### DATASET RECORDS:
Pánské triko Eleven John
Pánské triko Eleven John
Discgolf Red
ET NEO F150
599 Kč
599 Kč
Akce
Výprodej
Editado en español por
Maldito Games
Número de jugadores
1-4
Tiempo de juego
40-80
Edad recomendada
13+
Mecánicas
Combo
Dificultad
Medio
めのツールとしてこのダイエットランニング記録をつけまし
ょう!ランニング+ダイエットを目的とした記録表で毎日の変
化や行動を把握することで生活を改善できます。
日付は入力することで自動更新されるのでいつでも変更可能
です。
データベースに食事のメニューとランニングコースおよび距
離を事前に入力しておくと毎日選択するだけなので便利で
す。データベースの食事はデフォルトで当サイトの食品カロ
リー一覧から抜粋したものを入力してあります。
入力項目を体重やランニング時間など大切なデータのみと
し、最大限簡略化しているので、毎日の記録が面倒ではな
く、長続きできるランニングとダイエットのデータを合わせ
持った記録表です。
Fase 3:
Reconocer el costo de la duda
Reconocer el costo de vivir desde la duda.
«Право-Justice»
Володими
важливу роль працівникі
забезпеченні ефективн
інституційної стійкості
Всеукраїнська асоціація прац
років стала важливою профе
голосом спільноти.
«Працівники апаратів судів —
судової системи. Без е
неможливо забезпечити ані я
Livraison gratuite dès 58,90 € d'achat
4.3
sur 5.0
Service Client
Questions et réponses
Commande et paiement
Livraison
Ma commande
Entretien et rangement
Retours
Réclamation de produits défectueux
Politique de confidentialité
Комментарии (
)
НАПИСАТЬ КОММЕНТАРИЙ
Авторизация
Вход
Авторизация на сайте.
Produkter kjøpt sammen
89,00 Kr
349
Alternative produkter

### WORK ITEM:
Extract every record. Keep wording exact.

### PROBLEM SOLUTION:
Pánské triko Eleven John
Pánské triko Eleven John
Discgolf Red
ET NEO F150
599 Kč
599 Kč
Akce
Výprodej
Editado en español por
Maldito Games
Número de jugadores
1-4
Tiempo de juego
40-80
Edad recomendada
13+
Mecánicas
Combo
Dificultad
Medio
めのツールとしてこのダイエットランニング記録をつけまし
ょう!ランニング+ダイエットを目的とした記録表で毎日の変
化や行動を把握することで生活を改善できます。
日付は入力することで自動更新されるのでいつでも変更可能
です。
データベースに食事のメニューとランニングコースおよび距
離を事前に入力しておくと毎日選択するだけなので便利で
す。データベースの食事はデフォルトで当サイトの食品カロ
リー一覧から抜粋したものを入力してあります。
入力項目を体重やランニング時間など大切なデータのみと
し、最大限簡略化しているので、毎日の記録が面倒ではな
く、長続きできるランニングとダイエットのデータを合わせ
持った記録表です。
Fase 3:
Reconocer el costo de la duda
Reconocer el costo de vivir desde la duda.
«Право-Justice»
Володими
важливу роль працівникі
забезпеченні ефективн
інституційної стійкості
Всеукраїнська асоціація прац
років стала важливою профе
голосом спільноти.
«Працівники апаратів судів —
судової системи. Без е
неможливо забезпечити ані я
Livraison gratuite dès 58,90 € d'achat
4.3
sur 5.0
Service Client
Questions et réponses
Commande et paiement
Livraison
Ma commande
Entretien et rangement
Retours
Réclamation de produits défectueux
Politique de confidentialité
Комментарии (
)
НАПИСАТЬ КОММЕНТАРИЙ
Авторизация
Вход
Авторизация на сайте.
Produkter kjøpt sammen
89,00 Kr
349
Alternative produkter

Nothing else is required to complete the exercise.